Optical measurement systems which use a laser triangulation sensor to obtain dimensional information about objects are known. For example, such systems may be arranged to determine the distance of objects from the sensor or the profile of objects within the field of view of the sensor.
Referring to FIG. 1, a conventional laser triangulation measurement device 1 comprises a light source 2 e.g. laser which is arranged to project a planar beam 4 (e.g. sheet) of light. The planar beam 4 is incident as a line 8 on an object or objects 5, 6 which lie in the field of view 7 of the device 1. Light reflected from the incident line 8 is collected by an imaging device 3, which may be a camera (e.g. having a charge coupled device (CCD) or an active pixel sensor (CMOS) device).
The images captured by the imaging device 3 are processed to determine a data representation of the physical geometry of the objects 5, 6. The processing may involved reference to a calibrated look up table or the like. Such processing is known.
FIG. 2 depicts two dimensions that may be determined using the data representation. The separation (gap G) or planar misalignment (mismatch or flush F) between adjacent surfaces may be determined, e.g. by performing suitable mathematical operations (e.g. line/radius fitting).
An example of a conventional optical triangulation sensor is the GapGun, manufactured by Third Dimension Software Limited.
It is often desirable to measure accurately the diameter (or radius) or edge profile of a hole formed in a measurement surface. For example, it may be particularly useful for measuring the edge profile of a countersink (i.e. a hole whose opening is tapered to receive a conical screw head or the like). To perform measurements of this type using an optical triangulation sensor it is desirable for the measurement axis (i.e. the line formed on the measurement surface when the planar light beam is projected thereon) to lie across the centre of the hole (i.e. on a diameter). For accurate measurements, the axis of the hole preferably lies in the plane of the light beam.
Often this is done by eye, e.g. relying on a user's judgement. This limits the accuracy and repeatability of measurements.

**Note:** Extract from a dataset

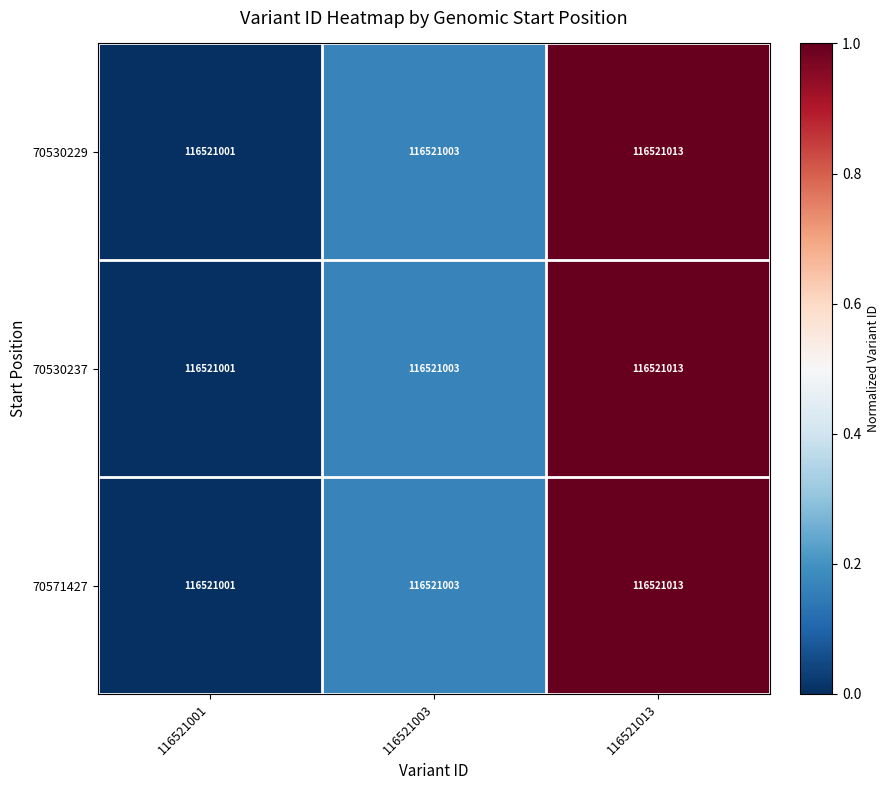

What is the total value across all series at 116521013?

3.0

US 2010/0195116, which is incorporated herein by reference, disclosed an optical triangulation sensor having a guide element for centering the planar light beam across a hole. The guide element comprises a body receivable in the hole, the body having contact surfaces for abutting the hole circumference, the contact surfaces lying on a virtual conical surface whose axis is in the plane of the light beam. A void is provided in the body at each intersection between the virtual conical surface and the plane of the light beam to define a path for the planar light beam from the light source to the edge of the hole.
U.S. Pat. No. 7,542,135 discloses an alternative solution, in which the self centering device includes a conical cone-shaped member adapted to mate with the countersink, the conical cone-shaped member having a slot extending partially therethrough to allow the laser beam to pass across the countersink and hole.